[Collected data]
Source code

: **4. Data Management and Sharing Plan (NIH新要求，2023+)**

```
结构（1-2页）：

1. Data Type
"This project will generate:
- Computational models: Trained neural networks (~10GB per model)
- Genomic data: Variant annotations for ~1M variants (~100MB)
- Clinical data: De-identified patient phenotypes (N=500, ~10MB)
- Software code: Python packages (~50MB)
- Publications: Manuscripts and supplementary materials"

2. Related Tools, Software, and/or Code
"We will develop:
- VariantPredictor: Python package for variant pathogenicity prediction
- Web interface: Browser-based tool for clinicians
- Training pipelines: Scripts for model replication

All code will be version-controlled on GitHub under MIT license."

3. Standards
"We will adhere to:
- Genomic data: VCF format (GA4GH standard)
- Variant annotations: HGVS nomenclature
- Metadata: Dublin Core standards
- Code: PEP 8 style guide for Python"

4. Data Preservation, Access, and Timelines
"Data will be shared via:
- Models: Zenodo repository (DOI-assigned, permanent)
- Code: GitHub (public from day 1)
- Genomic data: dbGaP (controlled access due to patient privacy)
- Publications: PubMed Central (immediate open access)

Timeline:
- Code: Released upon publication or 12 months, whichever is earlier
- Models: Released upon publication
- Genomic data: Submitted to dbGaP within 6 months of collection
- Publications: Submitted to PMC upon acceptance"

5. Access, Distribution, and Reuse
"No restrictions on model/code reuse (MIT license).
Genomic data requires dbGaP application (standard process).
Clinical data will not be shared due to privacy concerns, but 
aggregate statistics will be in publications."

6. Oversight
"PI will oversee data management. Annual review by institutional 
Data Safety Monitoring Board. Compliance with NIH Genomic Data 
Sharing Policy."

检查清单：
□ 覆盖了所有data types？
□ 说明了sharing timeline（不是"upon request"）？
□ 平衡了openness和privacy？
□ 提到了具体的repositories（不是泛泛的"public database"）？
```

### Work task
Above are some records; repeat all of them exactly.

### Answer
Source code

: **4. Data Management and Sharing Plan (NIH新要求，2023+)**

```
结构（1-2页）：

1. Data Type
"This project will generate:
- Computational models: Trained neural networks (~10GB per model)
- Genomic data: Variant annotations for ~1M variants (~100MB)
- Clinical data: De-identified patient phenotypes (N=500, ~10MB)
- Software code: Python packages (~50MB)
- Publications: Manuscripts and supplementary materials"

2. Related Tools, Software, and/or Code
"We will develop:
- VariantPredictor: Python package for variant pathogenicity prediction
- Web interface: Browser-based tool for clinicians
- Training pipelines: Scripts for model replication

All code will be version-controlled on GitHub under MIT license."

3. Standards
"We will adhere to:
- Genomic data: VCF format (GA4GH standard)
- Variant annotations: HGVS nomenclature
- Metadata: Dublin Core standards
- Code: PEP 8 style guide for Python"

4. Data Preservation, Access, and Timelines
"Data will be shared via:
- Models: Zenodo repository (DOI-assigned, permanent)
- Code: GitHub (public from day 1)
- Genomic data: dbGaP (controlled access due to patient privacy)
- Publications: PubMed Central (immediate open access)

Timeline:
- Code: Released upon publication or 12 months, whichever is earlier
- Models: Released upon publication
- Genomic data: Submitted to dbGaP within 6 months of collection
- Publications: Submitted to PMC upon acceptance"

5. Access, Distribution, and Reuse
"No restrictions on model/code reuse (MIT license).
Genomic data requires dbGaP application (standard process).
Clinical data will not be shared due to privacy concerns, but 
aggregate statistics will be in publications."

6. Oversight
"PI will oversee data management. Annual review by institutional 
Data Safety Monitoring Board. Compliance with NIH Genomic Data 
Sharing Policy."

检查清单：
□ 覆盖了所有data types？
□ 说明了sharing timeline（不是"upon request"）？
□ 平衡了openness和privacy？
□ 提到了具体的repositories（不是泛泛的"public database"）？
```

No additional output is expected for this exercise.